The People v. O.J. Simpson: American Reality Show Saturation Story
The events covered on ‘The People v. O.J. Simpson: American Crime Story’ happened before I was born. Somehow I knew the basic details -O.J. Simpson was an African American celebrity, many people thought he got away with the murdering his wife, the Kardashians’ father was one of Simpson’s lawyers, the case and verdict raised a lot of issues including racial discrimination. Throughout my life the name O.J. Simpson would be referenced in American TV shows and stand-up comedies I watched. I’ve lived in the UK all my life but these details slip into the random-general-knowledge box that might be useful if I go on a game show in the future. I didn’t care about the case or decide to read more about it… until recently.

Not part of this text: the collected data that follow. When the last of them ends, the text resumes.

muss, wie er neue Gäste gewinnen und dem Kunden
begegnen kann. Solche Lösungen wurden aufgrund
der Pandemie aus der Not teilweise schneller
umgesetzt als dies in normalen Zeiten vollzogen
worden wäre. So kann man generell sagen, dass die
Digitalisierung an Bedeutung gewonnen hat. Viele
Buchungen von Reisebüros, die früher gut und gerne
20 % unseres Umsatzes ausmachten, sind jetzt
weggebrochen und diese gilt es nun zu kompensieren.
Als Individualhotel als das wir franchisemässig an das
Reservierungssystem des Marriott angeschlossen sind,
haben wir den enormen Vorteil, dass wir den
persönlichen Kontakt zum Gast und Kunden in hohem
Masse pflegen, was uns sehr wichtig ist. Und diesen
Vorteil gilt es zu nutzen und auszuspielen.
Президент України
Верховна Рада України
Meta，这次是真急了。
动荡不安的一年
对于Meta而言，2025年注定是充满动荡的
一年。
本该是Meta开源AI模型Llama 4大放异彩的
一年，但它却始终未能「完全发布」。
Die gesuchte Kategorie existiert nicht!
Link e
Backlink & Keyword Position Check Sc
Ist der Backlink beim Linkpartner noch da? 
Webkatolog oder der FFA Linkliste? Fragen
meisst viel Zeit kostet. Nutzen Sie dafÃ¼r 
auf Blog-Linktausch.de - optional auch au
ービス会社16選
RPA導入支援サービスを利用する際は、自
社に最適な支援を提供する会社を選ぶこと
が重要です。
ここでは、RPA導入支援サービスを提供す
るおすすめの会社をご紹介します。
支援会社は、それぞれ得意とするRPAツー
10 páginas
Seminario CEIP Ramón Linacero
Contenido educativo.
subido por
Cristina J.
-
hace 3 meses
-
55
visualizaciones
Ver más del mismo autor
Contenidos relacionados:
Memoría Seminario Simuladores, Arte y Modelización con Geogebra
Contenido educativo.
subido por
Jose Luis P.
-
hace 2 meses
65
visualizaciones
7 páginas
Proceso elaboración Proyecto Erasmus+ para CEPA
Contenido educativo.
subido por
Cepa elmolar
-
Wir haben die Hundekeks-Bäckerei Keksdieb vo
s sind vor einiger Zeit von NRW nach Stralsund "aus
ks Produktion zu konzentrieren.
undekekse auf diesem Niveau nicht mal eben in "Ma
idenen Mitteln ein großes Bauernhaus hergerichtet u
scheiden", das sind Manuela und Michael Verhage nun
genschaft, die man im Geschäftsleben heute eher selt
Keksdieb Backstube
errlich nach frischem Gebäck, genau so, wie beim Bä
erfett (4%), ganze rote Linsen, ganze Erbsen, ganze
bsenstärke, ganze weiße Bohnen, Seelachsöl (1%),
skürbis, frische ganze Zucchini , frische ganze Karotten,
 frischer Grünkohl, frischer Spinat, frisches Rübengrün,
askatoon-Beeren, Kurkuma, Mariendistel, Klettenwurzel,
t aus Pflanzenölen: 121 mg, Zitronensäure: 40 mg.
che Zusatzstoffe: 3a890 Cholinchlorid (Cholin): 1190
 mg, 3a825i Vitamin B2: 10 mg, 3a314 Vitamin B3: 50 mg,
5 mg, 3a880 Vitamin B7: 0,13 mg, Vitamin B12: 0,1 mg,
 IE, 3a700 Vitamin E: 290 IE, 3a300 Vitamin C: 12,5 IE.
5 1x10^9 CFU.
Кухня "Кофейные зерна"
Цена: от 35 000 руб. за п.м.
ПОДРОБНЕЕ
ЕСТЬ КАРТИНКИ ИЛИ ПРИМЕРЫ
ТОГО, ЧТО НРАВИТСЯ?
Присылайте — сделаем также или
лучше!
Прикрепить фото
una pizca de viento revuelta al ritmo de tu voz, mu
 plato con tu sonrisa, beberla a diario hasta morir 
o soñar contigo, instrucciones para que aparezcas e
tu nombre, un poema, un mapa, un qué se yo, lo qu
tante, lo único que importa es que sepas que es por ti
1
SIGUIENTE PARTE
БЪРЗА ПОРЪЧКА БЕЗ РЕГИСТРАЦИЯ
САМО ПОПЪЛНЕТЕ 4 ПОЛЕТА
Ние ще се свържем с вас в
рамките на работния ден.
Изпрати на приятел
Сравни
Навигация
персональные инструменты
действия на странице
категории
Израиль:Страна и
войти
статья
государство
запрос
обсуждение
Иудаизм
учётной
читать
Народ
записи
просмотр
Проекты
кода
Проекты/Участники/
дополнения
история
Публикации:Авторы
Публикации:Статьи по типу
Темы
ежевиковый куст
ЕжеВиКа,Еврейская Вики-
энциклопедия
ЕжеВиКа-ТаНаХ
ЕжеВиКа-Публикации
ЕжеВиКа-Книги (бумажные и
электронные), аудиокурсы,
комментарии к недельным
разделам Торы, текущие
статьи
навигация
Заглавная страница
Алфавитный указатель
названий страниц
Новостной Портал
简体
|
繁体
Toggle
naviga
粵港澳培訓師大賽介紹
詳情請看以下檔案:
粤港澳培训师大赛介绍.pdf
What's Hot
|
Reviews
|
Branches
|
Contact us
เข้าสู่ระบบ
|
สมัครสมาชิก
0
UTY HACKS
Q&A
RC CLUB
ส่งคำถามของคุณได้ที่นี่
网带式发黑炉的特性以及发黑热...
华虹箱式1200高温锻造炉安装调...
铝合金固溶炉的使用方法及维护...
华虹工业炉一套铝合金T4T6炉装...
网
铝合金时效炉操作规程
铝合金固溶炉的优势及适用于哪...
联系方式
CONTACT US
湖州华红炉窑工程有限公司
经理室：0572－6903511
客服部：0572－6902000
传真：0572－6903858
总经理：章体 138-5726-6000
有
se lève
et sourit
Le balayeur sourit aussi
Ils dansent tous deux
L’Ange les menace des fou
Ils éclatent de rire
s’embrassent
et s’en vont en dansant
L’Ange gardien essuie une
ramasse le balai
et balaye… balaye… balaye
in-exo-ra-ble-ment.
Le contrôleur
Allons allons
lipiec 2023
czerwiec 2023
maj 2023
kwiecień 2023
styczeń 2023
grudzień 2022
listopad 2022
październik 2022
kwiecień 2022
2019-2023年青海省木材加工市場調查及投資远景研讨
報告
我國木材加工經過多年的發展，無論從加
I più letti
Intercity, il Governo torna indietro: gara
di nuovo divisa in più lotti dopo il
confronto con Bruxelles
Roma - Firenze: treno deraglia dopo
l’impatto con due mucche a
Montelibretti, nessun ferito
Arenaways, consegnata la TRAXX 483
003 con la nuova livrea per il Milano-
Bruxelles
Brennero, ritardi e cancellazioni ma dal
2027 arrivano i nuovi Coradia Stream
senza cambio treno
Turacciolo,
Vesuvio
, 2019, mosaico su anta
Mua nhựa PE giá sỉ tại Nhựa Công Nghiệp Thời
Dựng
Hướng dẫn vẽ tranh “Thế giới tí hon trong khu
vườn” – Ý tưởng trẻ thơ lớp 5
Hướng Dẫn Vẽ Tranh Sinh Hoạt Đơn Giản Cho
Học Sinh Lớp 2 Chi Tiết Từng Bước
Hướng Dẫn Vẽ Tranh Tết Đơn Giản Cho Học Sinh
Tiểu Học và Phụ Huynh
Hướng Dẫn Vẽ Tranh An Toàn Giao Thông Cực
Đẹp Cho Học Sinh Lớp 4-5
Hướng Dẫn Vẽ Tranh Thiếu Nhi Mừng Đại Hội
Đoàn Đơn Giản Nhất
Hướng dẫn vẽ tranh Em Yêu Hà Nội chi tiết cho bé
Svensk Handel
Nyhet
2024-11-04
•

In February 2016, The People v. O.J. Simpson: American Crime Story was aired in the U.S. and the UK. This was just as Celebrity Big Brother (CBB) was coming towards the end. Before CBB I had been in a reality TV detox, a slightly pretentious phase where I thought it was stupid to watch these shows I used love. What pulled me out of it was Tiffany ‘New York’ Pollard, the queen of reality TV and hilarious cast member of Flavor of Love, and the news that she was on CBB. She was an extreme entertaining character but a real person who wasn’t created by a group of writers and the main reason I carried on watching the series.
American Crime Story started at a good time, as I needed a reality-type-show to fill the void of CBB. The show sounded interesting. I thought it could be something I can watch from the beginning without being way behind everyone and without the ending being spoilt. (I’m looking at everyone who has recommended countless Netflix series that are in season 3+ with spoilers scattered across the internet.)
The couple of episodes were ok — with unnecessary chanting young Kardashians — and I hoped it would get better once they got to the trial. And it did. Then I was hooked. After every new episode I would read about the events covered and watch interviews about the people involved. Through this I learnt a lot more about the case and 1990’s American society. Great cast, great writing, great directing.
Once the series has finished, I didn’t feel fully satisfied and the end of series blues came on. Although I know it’s not like any fictional series where I literally won’t know what happens to the ‘characters’ in the future, since they are real people, I wanted to know more.
Some people said the trial was like a circus, like a reality show. It was intrusive and digging into everyone’s past to find out who these people really were. They were not actors and they had real lives outside of the court. The people following the case also had a life they needed to live. But the people seemed so invested in this case as there were different things people seemed to relate to, whether it be race, dysfunctional relationships, or just injustice. As well as watching the unexpected downfall of a once loved American figure.
The case of The People v. O.J. Simpson had an interesting public journey from real life tragedy to court case reality show to true crime TV show. It’s probably odd to compare this case to today’s popular reality shows, as they usually don’t involve murder, but it had elements of a soap opera -shocking reveals and twists in the story. It seemed like the reality show the American audience was craving.
The past 20 years has shown the rise and over saturation of the ‘famous for being famous’, the ‘why do we care but we’ll keep watching’, the ‘reality star’ or whatever you’ll call it! There have been many reality spin off shows that have been inspired from across the pond and vice versa. The era of ‘Real Housewives’ and ‘Big Brothers’ television doesn’t seem to be slowing down but spreading to other countries.
Do we just love a bit of real life drama?